• U.S.

BATTLE OF KOREA: Siege of Kumsong

3 minute read
TIME

Despite the imminence of renewed truce talks (see above), the battle of Korea thundered on. “We are getting deeper into the Chinese,” said an allied officer, “just like wading into water.”

The major actions last week were at

Kumsong, the Reds’ central-front bastion, and beyond Yonchon, about 35 miles to the west. On the Yonchon sector, the battered but indomitable U.S.1st Cavalry Division had been trying, against savage enemy resistance, to push the Reds out of hills from which they could fire on the rail line from Seoul to Chorwon, the allied-held west corner of the old Red Iron Triangle. Last week, as the ist Cavalry’s men waded in with bayonets and grenades, enemy resistance suddenly collapsed as the beaten Chinese Communists pulled out to the north. The G.I.s moved into the enemy bunkers and other strong points—some of which were taken without firing a shot—and the U.N. rail line was secure.

Smoking Rubble. General Van Fleet had had his eye on Kumsong all summer. When the Reds lost most of their Iron Triangle, they moved their main central-front base a few miles east to Kumsong (peacetime pop. 5,000). Allied probing attacks in that direction ran into stonewall resistance. Then, with the start of truce talks in July, allied efforts slacked off.

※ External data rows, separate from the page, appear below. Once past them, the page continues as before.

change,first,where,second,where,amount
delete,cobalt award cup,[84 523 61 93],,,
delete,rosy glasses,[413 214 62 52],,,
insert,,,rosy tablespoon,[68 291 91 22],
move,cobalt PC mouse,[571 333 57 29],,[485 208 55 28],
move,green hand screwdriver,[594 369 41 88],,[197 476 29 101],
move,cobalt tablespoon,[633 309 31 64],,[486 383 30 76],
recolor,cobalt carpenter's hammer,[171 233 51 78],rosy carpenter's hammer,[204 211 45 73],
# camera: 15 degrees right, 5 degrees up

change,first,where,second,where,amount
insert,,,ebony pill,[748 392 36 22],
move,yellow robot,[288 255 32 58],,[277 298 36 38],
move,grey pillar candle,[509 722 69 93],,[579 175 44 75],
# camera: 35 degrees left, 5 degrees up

Last fortnight Van Fleet aimed three U.N. divisions—the U.S. 24th with Colombians attached, the South Korean 2nd and-6th—in an all-out attack on Kumsong. By last week the three converging divisions had narrowed the 22-mile jump-off front to less than eight miles, and a torrent of artillery fire had turned most of Kumsong into burning and smoking rubble. The infantrymen were so close that they could have looked down into the town, if the weather had been clear instead of thick. The Chinese had pulled out most of their men and guns. Some 800, left as a screening force on a height called Fortress Mountain, were encircled. Like most such “traps,” this one proved more of a sieve; three-fourths of the Reds slithered out and got away, but 200 were killed on top of the mountain by U.N. forces.

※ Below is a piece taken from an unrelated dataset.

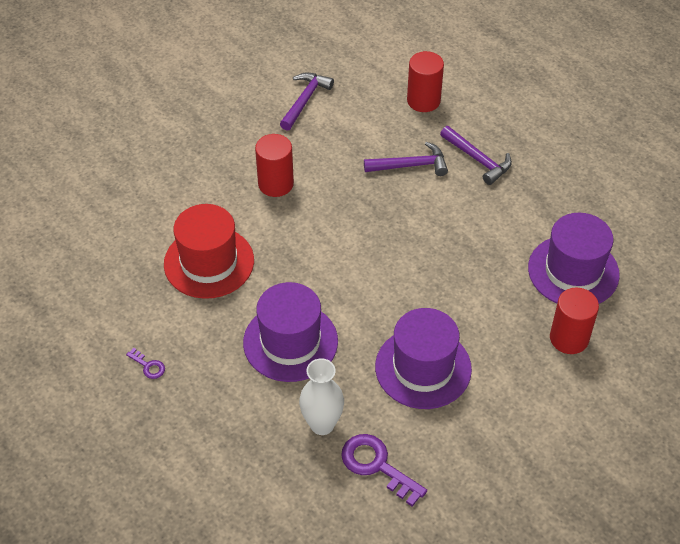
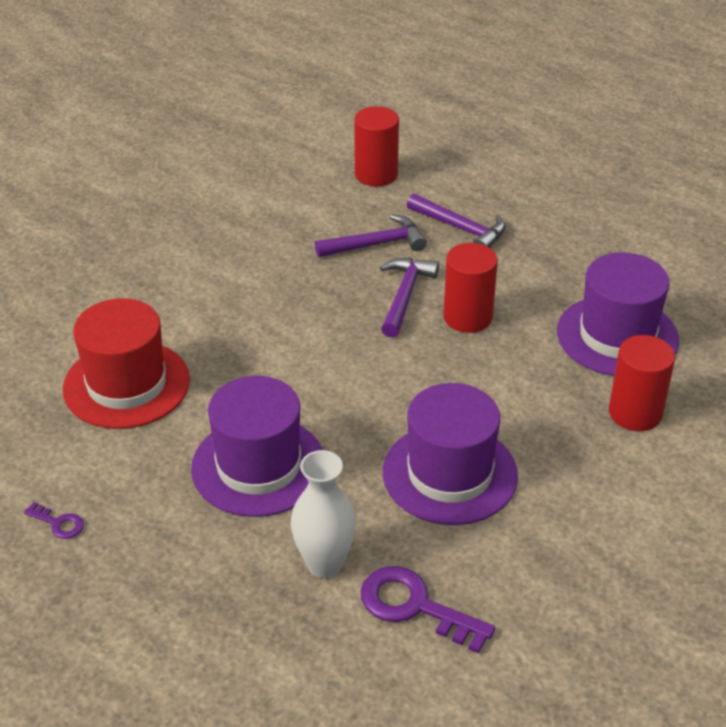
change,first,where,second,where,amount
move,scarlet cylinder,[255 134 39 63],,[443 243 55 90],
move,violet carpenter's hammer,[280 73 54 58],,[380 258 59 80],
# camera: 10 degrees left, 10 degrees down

Victory & Winter. Two columns of burly Patton tanks thrust into the outskirts of Kumsong, shot up everything in sight, and retired to their lines without losing a vehicle, although the Reds had fired on them from a respectful distance with antitank guns. After that, it was clear that Kumsong was finished as an enemy base. There was no need for Van Fleet actually to occupy it until he could do so with a minimum of casualties. This week, after another bold tank raid in which the U.S. armor braved enemy mortar fire, a U.S. patrol moved up to within 600 yards of the blasted rail and road junction. Chinese | resistance seemed to have melted.

U.N. commanders were jubilant over the Kumsong victory, but the slogging doughfeet of the 24th were not so cheerful. Cold rains lashed by freezing winds were giving them a foretaste of the Korean winter, which only a few old hands could remember from last year. Hundreds of G.I. bonfires dotted the countryside. Said a sergeant: “My feet are cold, my hands are cold and my neck is cold. And this is only October. I just hope I get out of here before winter.”